Gabapentin For Pain Management In Animals
If your pet is showing signs of being in pain, then you should take it to the veterinarian as soon as possible. The pain could be being caused by a wide variety of factors, some of which may be considered more serious than others.
Depending on your pet’s diagnosis, gabapentin may be one of the drugs your veterinarian chooses to prescribe to help treat her pain.
What Is Gabapentin?
Gabapentin is an inhibitory neurotransmitter. The exact mechanism of how it works is currently unknown, but it is believed to affect the calcium channels in the nervous system, which ultimately reduces a dog’s ability to perceive pain.
Why Gabapentin Is Prescribed in Veterinary Medicine
Gabapentin is most commonly prescribed to treat dogs suffering from chronic pain associated with arthritis, cancer, hyperalagesia (a heightened sensitivity to pain), or allodynia (a sensation of pain to normally non-painful stimuli). It is usually prescribed alongside other pain-relieving medications such as NSAIDs or opiates, because of its ability to amplify their effect.
Other Uses for Gabapentin in Veterinary Medicine
In addition to being used to treat chronic pain, gabapentin is also a popular drug of choice for idiopathic epilepsy in dogs. In some cases in which a pet suffers from high anxiety, a vet may prescribe a dose of gabapentin prior to the pet’s vet visit to help calm her nerves.
Dosage and Administration of Gabapentin
Gabapentin is given orally and should be administered to the pet exactly as prescribed by your veterinarian. The dosage and frequency depend on several factors, including whether the drug is being prescribed to treat chronic pain or seizures. Gabapentin is usually given every 8 to 12 hours.
The longer a pet is taking gabapentin, the more likely she will start building a tolerance to it. When this happens, the vet may choose to increase the dosage.
If you miss a dose of gabapentin, then give the next dose as soon as you remember, or if it is close to the next scheduled dose, then wait and resume with the next regularly scheduled dose. Do not administer a double dose to catch up on a missed dose.
Special Precautions for Using Gabapentin
Gabapentin is only to be administered to the pet it is prescribed for. The medication should be kept well out of reach of children and pets.
Because gabapentin is removed from the body by the kidneys, it should be avoided in pets with poor kidney function or used only in cases where the benefit outweighs the risks. It should also be used with caution in pets with decreased liver function. Gabapentin should not be used in pets that are pregnant or nursing.
_____
## [What you need to do]
A. Set down the part of the gabapentin article starting at "Dosage and Administration" and ending at "to 12 hours.", word for word.
B. According to the gabapentin article, how often is gabapentin usually given?
C. What is the Spanish translation of this sentence from the gabapentin article: "Gabapentin should not be used in pets that are pregnant or nursing."
You won't need the entries that come after the gabapentin article.

Transcribed page contents
_____
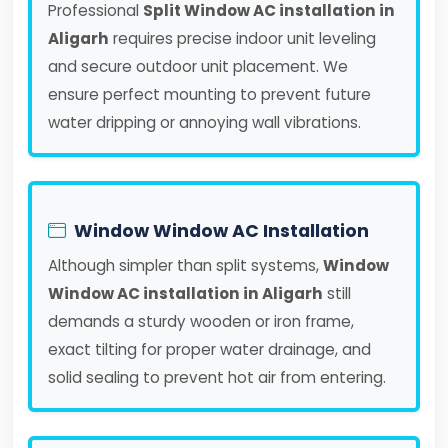
Professional
Split Window AC installation in
Aligarh
requires precise indoor unit leveling
and secure outdoor unit placement. We
ensure perfect mounting to prevent future
water dripping or annoying wall vibrations.
Window Window AC Installation
Although simpler than split systems,
Window
Window AC installation in Aligarh
still
demands a sturdy wooden or iron frame,
exact tilting for proper water drainage, and
solid sealing to prevent hot air from entering.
_____
## [Per-task answers]
A.
Dosage and Administration of Gabapentin
Gabapentin is given orally and should be administered to the pet exactly as prescribed by your veterinarian. The dosage and frequency depend on several factors, including whether the drug is being prescribed to treat chronic pain or seizures. Gabapentin is usually given every 8 to 12 hours.

B. Every 8 to 12 hours.

C. La gabapentina no debe usarse en mascotas que estén preñadas o amamantando.